[Exercise data — start]

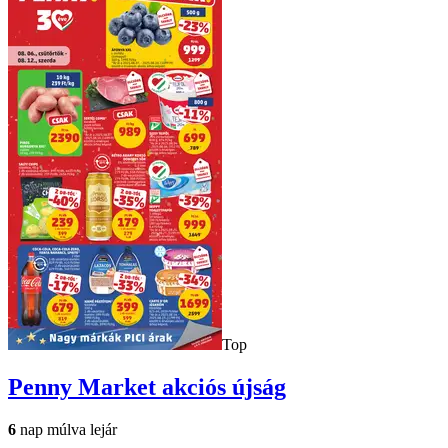
Top
Penny Market
akciós újság
6
nap múlva lejár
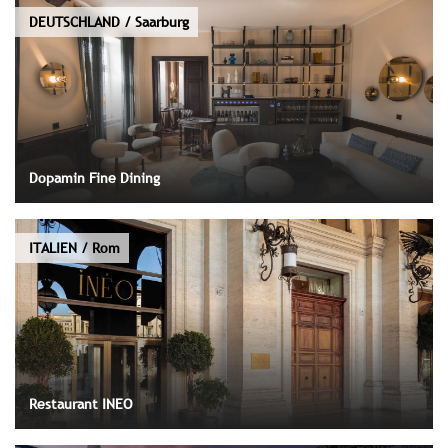
DEUTSCHLAND / Saarburg
Dopamin Fine Dining
ITALIEN / Rom
Restaurant INEO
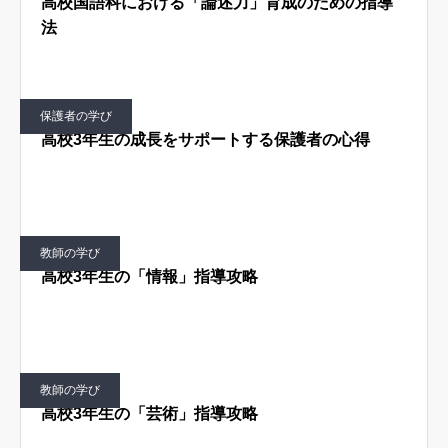
高校国語科における「論述力」育成のための指導
法
はじめての方へ
運営会社
テラゴヤ週報
運営支援・ご協力
保護者の学び
お問い合わせ
ご利用規約
高校3年生の成長をサポートする保護者の心得
教師の学び
高校3年生の「情報」指導攻略
教師の学び
高校3年生の「芸術」指導攻略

[Exercise data — finish]

§ **What to do**
The required output is the line holding "高校3年生の成長をサポートする保護者の心得" plus every line after it in the data, reproduced exactly.

§ **Answer to this problem**
高校3年生の成長をサポートする保護者の心得
教師の学び
高校3年生の「情報」指導攻略
教師の学び
高校3年生の「芸術」指導攻略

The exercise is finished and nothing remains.